I both love and hate secret areas. On one hand, they’re cool and stuff, and I like exploring. On the other hand, sometimes they’re just “activate/shoot random wall segment for no reason” and that feels kinda cheap. In a game with ‘persistent’ health (and armor), these are good places to stash extra health (including items like megahealths or gold armor), or big stashes of ammo or grant access to big guns a bit early.

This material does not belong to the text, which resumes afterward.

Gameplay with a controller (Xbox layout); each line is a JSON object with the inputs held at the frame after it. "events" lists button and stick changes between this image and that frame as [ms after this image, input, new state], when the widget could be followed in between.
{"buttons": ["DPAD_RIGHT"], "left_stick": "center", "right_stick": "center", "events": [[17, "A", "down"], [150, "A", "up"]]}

While modern FPSs still have these, they almost invariably have to do with achievements. I am fairly pro-achievements, but as far as achievements go, “looking up the location of these 80 secret items” is a boring achievement, and also most ‘secret areas’ don’t really hold anything great (apart from 1/80 of your probably-pointless achievement (I’ll still get it though, because 100% completion is a thing that I tend to do occasionally (nested brackets are nested))).
Also “Just around that corner that you don’t need to walk down but can if you want” is a shitty place to hide a secret. At least make more than a casual walk around a corner a requirement for finding these things.
It’s probably important to say that modern FPSs can be fun. That being said, I prefer the old FPS tropes over the modern FPS tropes of regenerating health and two guns and STUPIDLY HIGH LETHALITY. While ragging on about MANLY HONORABLE MAN BATTLES WITH GUNS ON THE FIELD OF VALOR is far from my thing, I’d prefer dueling someone with rocket launchers where we can both soak up a few (indirect, at least) hits over LOL SNIPER RIFLES PEWPEW ONESHOT IN THE FOOT. I mean, I sunk a good ~20 hours into CoD: Black Ops last year (which, really, isn’t that much), and I still play TF2 on occasion, and I still play the occasional new FPS for single player (either I’m so good the games are largely trivial now, or more likely, they’ve been slowly getting easier for the most part).
Super scripted scenes are really stupid. Remember how that one guy did the whole first level of CoD: Black Ops only firing his gun twice? Yeah, that’s dumb. Really really dumb.